From the 2000 census, 237 or 89.8% were Roman Catholic, while 9 or 3.4% belonged to the Swiss Reformed Church. Of the rest of the population, there were 18 individuals (or about 6.82% of the population) who belonged to another Christian church. There was 1 individual who was Islamic. 6 (or about 2.27% of the population) belonged to no church, are agnostic or atheist, and 2 individuals (or about 0.76% of the population) did not answer the question.

==Education==

In Saulcy about 86 or (32.6%) of the population have completed non-mandatory upper secondary education, and 14 or (5.3%) have completed additional higher education (either university or a Fachhochschule). Of the 14 who completed tertiary schooling, 57.1% were Swiss men, 35.7% were Swiss women.

The Canton of Jura school system provides two year of non-obligatory Kindergarten, followed by six years of Primary school. This is followed by three years of obligatory lower Secondary school where the students are separated according to ability and aptitude. Following the lower Secondary students may attend a three or four year optional upper Secondary school followed by some form of Tertiary school or they may enter an apprenticeship.
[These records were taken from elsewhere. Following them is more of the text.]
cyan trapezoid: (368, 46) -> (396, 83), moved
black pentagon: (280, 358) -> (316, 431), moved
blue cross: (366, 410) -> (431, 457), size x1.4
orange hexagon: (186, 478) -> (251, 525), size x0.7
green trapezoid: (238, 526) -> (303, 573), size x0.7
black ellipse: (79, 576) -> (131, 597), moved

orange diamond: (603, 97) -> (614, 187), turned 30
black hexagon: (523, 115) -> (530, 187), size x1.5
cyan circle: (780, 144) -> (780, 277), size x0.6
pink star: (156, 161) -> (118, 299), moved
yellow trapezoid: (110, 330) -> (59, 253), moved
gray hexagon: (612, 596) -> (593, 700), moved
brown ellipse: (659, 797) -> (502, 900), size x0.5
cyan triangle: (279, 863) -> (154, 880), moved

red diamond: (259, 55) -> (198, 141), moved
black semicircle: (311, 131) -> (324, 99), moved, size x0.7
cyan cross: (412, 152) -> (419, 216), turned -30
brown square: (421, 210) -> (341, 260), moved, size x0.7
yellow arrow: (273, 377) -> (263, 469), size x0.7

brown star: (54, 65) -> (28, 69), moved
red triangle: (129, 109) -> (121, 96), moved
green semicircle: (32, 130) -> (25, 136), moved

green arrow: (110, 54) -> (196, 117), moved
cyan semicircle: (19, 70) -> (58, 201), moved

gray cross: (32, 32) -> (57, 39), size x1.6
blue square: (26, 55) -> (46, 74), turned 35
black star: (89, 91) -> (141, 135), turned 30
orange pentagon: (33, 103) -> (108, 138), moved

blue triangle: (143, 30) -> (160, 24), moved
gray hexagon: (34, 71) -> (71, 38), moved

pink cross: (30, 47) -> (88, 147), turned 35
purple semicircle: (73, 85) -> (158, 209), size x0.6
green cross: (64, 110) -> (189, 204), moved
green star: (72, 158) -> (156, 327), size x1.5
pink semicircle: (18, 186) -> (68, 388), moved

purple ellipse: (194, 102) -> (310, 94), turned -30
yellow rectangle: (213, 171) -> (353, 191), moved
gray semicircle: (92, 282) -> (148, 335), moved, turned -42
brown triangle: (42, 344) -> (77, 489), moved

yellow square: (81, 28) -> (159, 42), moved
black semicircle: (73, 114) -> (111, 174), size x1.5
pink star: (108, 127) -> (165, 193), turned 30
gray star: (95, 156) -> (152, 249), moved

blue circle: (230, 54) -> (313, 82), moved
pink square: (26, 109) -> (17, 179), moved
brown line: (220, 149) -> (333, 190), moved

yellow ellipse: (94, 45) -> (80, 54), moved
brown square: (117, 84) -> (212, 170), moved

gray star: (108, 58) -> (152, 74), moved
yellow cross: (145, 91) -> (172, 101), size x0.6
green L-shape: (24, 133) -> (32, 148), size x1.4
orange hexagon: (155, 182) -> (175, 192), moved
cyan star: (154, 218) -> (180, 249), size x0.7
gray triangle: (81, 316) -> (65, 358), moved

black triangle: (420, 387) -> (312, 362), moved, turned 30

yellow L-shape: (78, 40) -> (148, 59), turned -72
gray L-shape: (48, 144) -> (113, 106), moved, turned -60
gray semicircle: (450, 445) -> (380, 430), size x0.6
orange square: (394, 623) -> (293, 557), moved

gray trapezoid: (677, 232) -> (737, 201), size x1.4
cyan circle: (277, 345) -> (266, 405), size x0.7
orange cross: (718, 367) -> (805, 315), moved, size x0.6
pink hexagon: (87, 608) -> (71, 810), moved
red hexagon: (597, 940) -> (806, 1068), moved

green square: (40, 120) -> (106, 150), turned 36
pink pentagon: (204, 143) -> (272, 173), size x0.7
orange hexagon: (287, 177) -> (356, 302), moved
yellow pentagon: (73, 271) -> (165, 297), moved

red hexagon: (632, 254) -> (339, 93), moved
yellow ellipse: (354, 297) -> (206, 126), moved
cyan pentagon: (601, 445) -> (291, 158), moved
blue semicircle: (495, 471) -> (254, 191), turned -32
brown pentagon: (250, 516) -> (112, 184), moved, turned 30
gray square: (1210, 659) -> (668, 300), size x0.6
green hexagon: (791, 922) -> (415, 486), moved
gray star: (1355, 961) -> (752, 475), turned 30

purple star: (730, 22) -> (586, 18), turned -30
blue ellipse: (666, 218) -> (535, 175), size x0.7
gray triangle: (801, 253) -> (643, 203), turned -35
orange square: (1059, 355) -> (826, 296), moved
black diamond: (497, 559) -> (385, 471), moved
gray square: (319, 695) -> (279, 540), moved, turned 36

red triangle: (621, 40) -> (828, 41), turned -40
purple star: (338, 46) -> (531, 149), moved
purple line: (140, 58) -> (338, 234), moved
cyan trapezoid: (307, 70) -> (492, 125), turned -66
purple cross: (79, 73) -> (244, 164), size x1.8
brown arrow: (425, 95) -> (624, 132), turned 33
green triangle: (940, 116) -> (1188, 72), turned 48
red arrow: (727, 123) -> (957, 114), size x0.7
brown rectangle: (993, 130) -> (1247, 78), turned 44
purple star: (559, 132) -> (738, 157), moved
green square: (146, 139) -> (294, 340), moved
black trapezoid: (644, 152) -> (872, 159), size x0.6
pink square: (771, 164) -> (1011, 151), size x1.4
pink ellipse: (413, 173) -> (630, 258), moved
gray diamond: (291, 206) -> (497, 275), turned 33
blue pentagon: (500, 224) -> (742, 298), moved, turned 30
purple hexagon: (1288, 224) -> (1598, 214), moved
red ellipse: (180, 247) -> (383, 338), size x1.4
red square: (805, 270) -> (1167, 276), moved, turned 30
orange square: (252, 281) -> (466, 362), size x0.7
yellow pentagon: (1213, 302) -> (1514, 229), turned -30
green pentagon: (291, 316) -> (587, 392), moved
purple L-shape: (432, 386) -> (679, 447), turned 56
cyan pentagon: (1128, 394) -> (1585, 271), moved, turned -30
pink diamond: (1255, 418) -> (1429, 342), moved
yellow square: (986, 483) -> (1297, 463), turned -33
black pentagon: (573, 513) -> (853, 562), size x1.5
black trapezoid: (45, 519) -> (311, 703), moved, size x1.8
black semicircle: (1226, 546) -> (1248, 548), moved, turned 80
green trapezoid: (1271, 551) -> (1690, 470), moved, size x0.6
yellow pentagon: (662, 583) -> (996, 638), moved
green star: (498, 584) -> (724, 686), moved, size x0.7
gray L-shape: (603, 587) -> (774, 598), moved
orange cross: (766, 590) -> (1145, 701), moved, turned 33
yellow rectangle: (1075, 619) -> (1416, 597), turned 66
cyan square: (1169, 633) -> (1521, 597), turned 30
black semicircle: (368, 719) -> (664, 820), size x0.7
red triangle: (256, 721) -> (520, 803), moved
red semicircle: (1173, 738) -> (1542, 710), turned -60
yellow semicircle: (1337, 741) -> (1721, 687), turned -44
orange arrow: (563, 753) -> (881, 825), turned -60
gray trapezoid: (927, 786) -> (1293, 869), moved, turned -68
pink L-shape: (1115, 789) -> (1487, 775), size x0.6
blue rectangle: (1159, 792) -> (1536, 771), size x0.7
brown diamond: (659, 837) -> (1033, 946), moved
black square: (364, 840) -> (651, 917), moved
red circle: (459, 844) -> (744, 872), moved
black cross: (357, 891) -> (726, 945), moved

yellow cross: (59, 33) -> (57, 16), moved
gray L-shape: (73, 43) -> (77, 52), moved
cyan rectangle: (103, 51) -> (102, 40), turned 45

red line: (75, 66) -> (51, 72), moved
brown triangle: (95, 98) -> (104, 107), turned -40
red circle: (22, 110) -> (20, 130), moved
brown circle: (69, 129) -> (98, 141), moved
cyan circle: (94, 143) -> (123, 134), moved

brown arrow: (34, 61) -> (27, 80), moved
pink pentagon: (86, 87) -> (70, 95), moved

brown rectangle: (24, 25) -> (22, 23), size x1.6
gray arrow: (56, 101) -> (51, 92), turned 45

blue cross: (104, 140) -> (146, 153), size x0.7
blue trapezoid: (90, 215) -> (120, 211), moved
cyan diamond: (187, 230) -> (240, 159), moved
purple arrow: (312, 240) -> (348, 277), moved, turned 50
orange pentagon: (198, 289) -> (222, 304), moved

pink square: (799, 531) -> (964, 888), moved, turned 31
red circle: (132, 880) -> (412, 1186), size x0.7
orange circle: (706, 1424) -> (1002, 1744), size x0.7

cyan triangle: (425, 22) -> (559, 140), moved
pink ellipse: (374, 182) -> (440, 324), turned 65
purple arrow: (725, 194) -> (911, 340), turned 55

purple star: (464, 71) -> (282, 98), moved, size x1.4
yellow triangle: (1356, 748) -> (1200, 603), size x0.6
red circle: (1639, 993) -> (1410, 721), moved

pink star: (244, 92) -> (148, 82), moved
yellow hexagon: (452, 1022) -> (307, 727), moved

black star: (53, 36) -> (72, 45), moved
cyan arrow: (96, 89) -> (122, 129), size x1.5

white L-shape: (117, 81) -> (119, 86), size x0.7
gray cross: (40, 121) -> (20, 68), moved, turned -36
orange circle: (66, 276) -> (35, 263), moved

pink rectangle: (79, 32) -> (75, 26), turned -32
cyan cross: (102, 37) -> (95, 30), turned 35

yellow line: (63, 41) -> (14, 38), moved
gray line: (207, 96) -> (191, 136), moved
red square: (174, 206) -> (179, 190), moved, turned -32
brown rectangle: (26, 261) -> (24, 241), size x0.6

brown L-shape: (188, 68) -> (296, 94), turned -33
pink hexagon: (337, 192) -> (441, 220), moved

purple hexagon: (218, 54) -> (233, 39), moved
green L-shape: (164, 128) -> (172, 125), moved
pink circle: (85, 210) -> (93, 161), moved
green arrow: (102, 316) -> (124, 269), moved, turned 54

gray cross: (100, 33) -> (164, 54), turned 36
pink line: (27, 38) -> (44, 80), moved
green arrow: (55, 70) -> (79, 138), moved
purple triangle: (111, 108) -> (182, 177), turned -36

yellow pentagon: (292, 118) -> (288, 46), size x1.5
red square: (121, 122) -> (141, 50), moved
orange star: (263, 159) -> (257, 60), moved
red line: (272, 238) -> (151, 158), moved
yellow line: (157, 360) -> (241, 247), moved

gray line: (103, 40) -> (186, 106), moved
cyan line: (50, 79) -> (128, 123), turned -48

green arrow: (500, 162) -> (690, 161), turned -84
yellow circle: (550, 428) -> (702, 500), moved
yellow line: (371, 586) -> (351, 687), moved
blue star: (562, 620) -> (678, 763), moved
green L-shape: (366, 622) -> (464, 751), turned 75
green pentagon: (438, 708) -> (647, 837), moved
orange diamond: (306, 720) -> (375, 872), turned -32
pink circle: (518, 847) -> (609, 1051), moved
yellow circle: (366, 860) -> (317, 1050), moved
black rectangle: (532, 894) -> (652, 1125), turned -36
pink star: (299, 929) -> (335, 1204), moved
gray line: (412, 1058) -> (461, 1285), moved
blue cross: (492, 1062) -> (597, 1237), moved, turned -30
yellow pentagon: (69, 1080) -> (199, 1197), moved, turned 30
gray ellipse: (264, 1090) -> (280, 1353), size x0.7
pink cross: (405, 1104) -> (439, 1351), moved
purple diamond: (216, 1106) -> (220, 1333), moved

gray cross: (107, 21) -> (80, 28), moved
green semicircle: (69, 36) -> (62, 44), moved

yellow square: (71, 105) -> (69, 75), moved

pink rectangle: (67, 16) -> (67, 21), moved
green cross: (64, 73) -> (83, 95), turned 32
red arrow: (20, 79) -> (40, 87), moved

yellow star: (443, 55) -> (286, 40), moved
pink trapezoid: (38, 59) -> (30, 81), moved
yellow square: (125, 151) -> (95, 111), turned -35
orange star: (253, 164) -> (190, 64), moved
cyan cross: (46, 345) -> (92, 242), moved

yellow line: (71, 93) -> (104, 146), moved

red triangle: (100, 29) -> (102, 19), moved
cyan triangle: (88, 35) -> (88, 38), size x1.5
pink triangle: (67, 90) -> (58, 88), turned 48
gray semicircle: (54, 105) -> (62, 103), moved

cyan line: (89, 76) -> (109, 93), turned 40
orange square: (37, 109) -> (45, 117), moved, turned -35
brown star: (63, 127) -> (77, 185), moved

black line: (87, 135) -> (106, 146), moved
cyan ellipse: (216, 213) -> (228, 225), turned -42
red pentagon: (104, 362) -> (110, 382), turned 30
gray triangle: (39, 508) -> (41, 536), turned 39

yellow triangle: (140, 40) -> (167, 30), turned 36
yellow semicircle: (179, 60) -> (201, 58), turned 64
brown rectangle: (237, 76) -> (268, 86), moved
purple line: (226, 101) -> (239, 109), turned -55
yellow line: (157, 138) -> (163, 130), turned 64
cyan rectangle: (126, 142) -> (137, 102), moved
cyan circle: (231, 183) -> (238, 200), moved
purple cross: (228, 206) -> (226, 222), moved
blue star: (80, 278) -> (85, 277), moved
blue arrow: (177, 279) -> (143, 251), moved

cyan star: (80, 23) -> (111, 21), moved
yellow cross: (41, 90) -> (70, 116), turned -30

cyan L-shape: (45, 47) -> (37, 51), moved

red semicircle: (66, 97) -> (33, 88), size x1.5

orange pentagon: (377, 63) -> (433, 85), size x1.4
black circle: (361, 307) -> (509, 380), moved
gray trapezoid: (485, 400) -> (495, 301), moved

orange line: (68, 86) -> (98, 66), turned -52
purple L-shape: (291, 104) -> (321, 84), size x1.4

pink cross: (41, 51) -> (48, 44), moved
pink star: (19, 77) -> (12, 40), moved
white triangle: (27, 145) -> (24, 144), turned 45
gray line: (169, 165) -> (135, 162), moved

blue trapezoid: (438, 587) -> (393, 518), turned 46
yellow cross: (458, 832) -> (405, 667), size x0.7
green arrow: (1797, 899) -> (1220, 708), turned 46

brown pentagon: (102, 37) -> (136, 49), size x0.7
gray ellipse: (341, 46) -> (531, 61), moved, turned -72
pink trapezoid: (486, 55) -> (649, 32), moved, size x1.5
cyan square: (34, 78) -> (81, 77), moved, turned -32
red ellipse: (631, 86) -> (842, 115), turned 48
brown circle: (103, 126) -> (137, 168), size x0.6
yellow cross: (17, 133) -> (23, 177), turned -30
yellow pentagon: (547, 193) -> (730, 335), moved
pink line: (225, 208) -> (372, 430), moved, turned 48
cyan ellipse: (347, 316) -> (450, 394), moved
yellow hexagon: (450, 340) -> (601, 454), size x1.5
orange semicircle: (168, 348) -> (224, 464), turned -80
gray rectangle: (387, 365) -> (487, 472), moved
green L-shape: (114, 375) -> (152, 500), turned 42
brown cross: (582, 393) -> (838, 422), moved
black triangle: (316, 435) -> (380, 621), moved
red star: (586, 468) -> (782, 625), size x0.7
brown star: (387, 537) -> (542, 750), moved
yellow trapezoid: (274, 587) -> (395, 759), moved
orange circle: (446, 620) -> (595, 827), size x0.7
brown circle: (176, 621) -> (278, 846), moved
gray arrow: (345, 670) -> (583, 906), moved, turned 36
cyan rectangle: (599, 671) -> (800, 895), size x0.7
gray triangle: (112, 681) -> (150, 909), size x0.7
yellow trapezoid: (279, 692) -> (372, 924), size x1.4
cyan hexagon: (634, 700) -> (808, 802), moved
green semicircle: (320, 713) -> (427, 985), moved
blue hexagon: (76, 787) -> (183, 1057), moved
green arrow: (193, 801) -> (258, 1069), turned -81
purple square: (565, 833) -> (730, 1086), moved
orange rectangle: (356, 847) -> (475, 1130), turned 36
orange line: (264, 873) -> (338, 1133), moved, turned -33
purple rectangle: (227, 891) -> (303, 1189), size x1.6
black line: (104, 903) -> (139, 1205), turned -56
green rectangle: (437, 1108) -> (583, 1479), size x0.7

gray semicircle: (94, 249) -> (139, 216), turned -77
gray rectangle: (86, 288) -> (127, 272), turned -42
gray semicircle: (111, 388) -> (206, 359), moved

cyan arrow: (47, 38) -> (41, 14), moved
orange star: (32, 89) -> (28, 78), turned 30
During the 2009-10 school year, there were a total of 19 students attending 2 classes in Saulcy. There were no kindergarten classes in the municipality. The municipality had 2 primary classes and 19 students. There are only nine Secondary schools in the canton, so all the students from Saulcy attend their secondary school in another municipality.

As of 2000, there were 29 students from Saulcy who attended schools outside the municipality.